Simplified equations
\begin{align*} [LuxRAHL]&= \frac{[AHL]\cdot LuxR_\mathrm{tot}}{K_{\mathrm{d,LuxRAHL}}+[AHL]}\\ \frac{d[LuxI]}{dt}&=a_{\mathrm{LuxI}}k_{\mathrm{leaky}}(LuxR_\mathrm{tot}-[LuxRAHL])+\frac{a_{\mathrm{LuxI}}(\frac{[LuxRAHL]}{K_{\mathrm{a,LuxRAHL}}})^2}{1+(\frac{[LuxRAHL]}{K_{\mathrm{a,LuxRAHL}}})^2}-d_{\mathrm{LuxI}}[LuxI]\\ \frac{d[AHL]}{dt}&=a_{\mathrm{AHL}}[LuxI]-d_{\mathrm{AHL}}[AHL]-\frac{v_\mathrm{Aiia}\cdot [AHL]}{K_{\mathrm{M,AiiA}}+[AHL]}\\ \frac{d[GFP]}{dt}&=a_\mathrm{GFP}k_{\mathrm{leaky}}(LuxR_\mathrm{tot}-[LuxRAHL])+\frac{a_\mathrm{GFP}(\frac{[LuxRAHL]}{K_{\mathrm{a,LuxRAHL}}})^2}{1+(\frac{[LuxRAHL]}{K_{\mathrm{a,LuxRAHL}}})^2}-d_{\mathrm{GFP}}[GFP]\\ K_\mathrm{d,LuxRAHL} &= \frac{k_\mathrm{-LuxRAHL}}{k_\mathrm{LuxRAHL}}\\ \end{align*}Simulations
We decided to simulate the single cell model in order to check the influence of AHL degradation by AiiA, and to confirm the sequential design.

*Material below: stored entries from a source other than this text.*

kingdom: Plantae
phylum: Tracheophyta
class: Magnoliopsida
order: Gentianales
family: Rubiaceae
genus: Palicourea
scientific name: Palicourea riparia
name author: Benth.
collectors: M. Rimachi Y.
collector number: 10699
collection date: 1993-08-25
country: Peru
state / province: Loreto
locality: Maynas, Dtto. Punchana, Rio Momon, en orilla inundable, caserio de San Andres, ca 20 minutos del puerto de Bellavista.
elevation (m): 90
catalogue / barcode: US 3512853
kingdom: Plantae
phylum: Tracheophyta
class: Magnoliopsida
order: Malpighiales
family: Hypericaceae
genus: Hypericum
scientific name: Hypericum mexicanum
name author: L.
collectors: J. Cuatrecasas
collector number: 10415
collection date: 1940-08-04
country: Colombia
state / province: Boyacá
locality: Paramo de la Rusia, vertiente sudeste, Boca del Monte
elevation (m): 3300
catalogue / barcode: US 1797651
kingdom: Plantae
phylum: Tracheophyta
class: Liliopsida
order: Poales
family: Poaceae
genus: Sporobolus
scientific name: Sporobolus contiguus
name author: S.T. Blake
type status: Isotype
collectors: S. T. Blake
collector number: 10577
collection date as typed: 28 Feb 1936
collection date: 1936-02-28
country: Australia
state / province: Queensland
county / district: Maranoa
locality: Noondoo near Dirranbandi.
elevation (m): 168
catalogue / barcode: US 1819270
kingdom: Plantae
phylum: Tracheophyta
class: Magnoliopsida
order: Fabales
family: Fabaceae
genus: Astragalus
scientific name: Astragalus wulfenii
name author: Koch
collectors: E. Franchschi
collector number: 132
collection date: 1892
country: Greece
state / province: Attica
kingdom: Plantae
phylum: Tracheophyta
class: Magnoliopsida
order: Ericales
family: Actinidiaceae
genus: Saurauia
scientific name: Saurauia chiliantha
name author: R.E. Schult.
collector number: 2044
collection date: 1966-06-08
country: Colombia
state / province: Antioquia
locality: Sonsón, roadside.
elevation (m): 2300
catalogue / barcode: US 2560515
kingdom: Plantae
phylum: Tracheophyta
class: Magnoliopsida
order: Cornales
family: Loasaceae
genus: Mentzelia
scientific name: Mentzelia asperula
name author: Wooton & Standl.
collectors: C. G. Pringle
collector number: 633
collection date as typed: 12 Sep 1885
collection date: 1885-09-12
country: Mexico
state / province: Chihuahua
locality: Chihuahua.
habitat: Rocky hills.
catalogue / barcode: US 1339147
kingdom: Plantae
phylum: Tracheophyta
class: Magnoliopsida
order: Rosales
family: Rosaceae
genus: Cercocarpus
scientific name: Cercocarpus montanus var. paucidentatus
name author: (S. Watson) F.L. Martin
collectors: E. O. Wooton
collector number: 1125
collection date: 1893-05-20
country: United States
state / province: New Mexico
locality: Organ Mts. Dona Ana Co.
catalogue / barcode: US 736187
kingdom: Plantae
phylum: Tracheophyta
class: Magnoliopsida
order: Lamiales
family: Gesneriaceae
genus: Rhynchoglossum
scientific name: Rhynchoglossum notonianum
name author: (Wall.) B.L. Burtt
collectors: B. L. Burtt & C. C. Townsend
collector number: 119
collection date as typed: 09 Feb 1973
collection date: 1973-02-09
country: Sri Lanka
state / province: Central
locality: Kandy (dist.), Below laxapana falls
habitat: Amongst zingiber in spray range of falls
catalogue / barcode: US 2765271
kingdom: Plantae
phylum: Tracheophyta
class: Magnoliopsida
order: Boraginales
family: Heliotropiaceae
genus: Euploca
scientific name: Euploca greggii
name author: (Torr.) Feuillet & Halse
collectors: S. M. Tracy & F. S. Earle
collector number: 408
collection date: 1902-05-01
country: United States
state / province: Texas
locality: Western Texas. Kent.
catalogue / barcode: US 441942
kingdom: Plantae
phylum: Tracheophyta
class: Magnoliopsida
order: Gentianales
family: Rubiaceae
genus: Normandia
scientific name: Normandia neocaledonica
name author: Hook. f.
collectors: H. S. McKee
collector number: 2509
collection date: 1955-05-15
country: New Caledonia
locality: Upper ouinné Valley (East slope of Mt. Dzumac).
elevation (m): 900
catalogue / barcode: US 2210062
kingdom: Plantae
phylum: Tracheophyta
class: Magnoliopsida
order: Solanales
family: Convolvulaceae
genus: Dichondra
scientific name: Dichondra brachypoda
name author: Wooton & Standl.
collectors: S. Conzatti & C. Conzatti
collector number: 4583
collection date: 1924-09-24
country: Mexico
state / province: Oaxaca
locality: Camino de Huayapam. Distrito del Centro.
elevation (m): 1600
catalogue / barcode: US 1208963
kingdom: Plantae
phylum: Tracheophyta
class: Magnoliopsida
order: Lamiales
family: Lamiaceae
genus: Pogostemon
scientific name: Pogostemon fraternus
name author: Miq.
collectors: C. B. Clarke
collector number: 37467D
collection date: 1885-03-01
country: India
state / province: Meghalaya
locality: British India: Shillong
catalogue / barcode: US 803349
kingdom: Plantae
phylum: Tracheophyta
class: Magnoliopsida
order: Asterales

We can observe that for small amount of LuxR consitutively produced, we have a difference in the activation time between the system including AiiA degradation and the system without degradation.
Expected limitations
Our system should respond to the colocalization of the e-coli cells on the mammalian cell surface. The different concentrations of e-coli in the bulk and around the mammalian cells will determine the response of the sensor. However, we anticipate the following problems:
- If the concentration of the protein LuxR is too high, the leakiness of the promoter might self activate the sensor too quickly.
- If AHL diffuses in the nano well plate too fast, the fluctuations in the concentration of e coli cells might not be detected by the quorum sensing module.
The reaction-diffusion model is meant to answer these questions.